LA BANDIERA

- Brano tratto dal romanzo Cento storie d'amore impossibile -


Sion Segre Amar

 

 

(…) Quando andavo alle elementari mi insegnavano che "La Bandiera / Dei tre colori / È sempre stata la più bella. / Noi vogliamo sempre quella / Noi vogliam la libertà."
Anche le altre, erano tricolori: la francese, la tedesca, la belga. Ma solo la nostra si chiamava "Il tricolore". Solo la nostra era "la più bella".
La prima domenica di giugno, mi appuntavano la coccarda sul golfino, e la città era imbandierata. Anche i tram. Sul davanti, vicino al numero, e sui fianchi.
La nostra, l'aveva cucita Mamma il giorno della Vittoria. Non che non ne avessimo già una, in casa. Ma era troppo piccola, non adatta per una giornata come quella. Il bastone l'aveva preparato Cichin, a Nichelino, liscio, lungo quattro metri e mezzo, verniciato di blu, con la punta di latta dorata dell'interno di una scatola di pomodori Cirio. Le puntine da tappezziere, nere, sul verde non si vedevano neppure. Ma le avevamo inchiodate dalla parte sbagliata, e lo stemma di Savoia guardava all'insù.
"Quasi meglio," aveva detto Mamma. "Così la gente capirà che l'abbiamo fatta in casa, che siamo dei patrioti."
A me spiaceva che con la fine della guerra sparissero i soldati stranieri. Avrei smesso di salutarli col "Vive la France" e il "God save the King" o togliendomi il cappello, come facevo con quelli montenegrini, di cui Mamma non sapeva la lingua. La consolazione me la dava la bandiera. "Ora," diceva Mamma, "la metteremo spesso."
Una grande ci voleva proprio; e Mamma aveva comperato delle stoffe di lanetta sottile sottile, perché potesse sventolare bene e i colori non sbiadissero. Lo stemma di Savoia era di nastro. E infatti sbiadì presto, e scolorì sul bianco.

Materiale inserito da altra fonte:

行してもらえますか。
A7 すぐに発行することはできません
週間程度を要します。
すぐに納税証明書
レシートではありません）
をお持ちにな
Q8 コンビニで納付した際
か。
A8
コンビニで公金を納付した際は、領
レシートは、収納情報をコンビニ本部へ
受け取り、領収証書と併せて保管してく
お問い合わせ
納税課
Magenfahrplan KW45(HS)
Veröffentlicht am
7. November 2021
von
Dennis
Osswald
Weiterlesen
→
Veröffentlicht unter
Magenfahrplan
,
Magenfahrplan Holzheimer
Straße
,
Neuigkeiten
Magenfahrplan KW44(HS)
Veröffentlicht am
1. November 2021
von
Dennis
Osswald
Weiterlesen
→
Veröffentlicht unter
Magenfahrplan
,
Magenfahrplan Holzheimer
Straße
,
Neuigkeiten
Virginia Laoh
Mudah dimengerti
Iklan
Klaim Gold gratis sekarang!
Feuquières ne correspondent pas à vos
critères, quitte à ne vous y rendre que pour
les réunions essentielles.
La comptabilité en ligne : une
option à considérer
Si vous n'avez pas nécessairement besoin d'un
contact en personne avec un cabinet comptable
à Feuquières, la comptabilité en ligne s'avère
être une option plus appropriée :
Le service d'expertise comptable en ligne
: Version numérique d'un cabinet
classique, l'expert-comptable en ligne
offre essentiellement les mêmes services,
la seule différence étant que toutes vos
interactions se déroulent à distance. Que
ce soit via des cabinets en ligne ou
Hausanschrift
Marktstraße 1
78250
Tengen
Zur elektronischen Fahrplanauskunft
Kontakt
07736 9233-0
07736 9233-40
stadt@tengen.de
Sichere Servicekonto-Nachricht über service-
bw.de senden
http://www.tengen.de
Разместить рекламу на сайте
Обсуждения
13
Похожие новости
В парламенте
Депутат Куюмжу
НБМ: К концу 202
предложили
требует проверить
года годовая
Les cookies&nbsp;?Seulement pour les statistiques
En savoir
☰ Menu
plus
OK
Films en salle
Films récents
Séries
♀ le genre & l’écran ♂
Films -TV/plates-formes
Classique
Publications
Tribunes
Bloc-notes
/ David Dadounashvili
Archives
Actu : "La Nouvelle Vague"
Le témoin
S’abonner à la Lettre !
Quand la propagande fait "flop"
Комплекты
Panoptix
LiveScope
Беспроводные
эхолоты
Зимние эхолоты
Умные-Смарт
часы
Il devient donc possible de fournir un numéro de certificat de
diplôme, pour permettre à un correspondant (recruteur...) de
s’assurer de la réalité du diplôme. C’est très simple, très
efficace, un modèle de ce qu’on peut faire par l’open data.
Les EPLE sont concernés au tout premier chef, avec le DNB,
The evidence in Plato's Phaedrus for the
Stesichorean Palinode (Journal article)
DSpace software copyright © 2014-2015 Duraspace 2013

Adesso, non la si ritirava più in soffitta; ma - arrotolata - la si metteva, diritta, tra l'armadio a specchio della camera di Papà e Mamma e il muro. La si voleva a portata di mano, per legarla al balcone lì vicino, che guardava sul corso Duca di Genova. Quella piccola, di prima, al balcone di via Fanti. La mia, piccolissima, di tela, al balconcino della cucina, dalla parte del cortile.
Però, da lontano, anche la mia si vedeva, ed era bella, e nessuno poteva sapere che quella era la finestra della cucina. Il mio bastone, magari un po' sproporzionato, era un manico di scopa. Tutto d'oro e d'argento; non solo la punta. L'avevo ricoperto con la carta dei cioccolatini, incollata con la pappetta di farina scaldata ma non bollita perché non facesse le fila, e diluita con un po' di bianco d'uovo. Avevo sacrificato quasi tutta la mia collezione, comprese le carte stagnole del cioccolato liquido di Doney et Néveux, che mi mandava tutti gli anni per Pasqua, da Firenze, Bice, la cugina di Mamma.
Quando Mussolini andò dal Re con il vestito da sera e la tuba, come c'era sulla "Stampa" e sulla "Gazzetta del Popolo", Mamma mandò la bandiera in soffitta. "Bisogna sempre avercela, in casa," aveva detto. "Ma per un po' non ne avremo bisogno."
Neanche la prima domenica di giugno, neanche il Venti Settembre, neanche il giorno della Vittoria.
"Se verranno a farmela esporre con la forza," diceva Mamma, "se mi chiederanno perché la tengo in soffitta, potrò sempre rispondere che la bandiera deve essere un segno di gioia, e che a casa nostra la gioia non c'è più, da quando è morto Papà."



(Tratto dal romanzo Cento storie di amore impossibile, Garzanti editori, Milano, 1983.)


Sion Segre Amar è nato a Torino nel 1910. Arrestato nel 1934 per la sua partecipazione, con Leone Ginzburg, al movimento di Giustizia e Libertà, fu condannato dal Tribunale Speciale a tre anni di carcere. In seguito alla promulgazione delle leggi razziali, si trasferì nel 1939 in Palestina, e lavorò alla Radio Britannica del Mediterraneo che, da Gerusalemme e poi da Tunisi, trasmetteva per le truppe italiane dei Balcani. Rientrato in Italia nel 1945, si è occupato di questioni economiche. È un profondo conoscitore di codici miniati.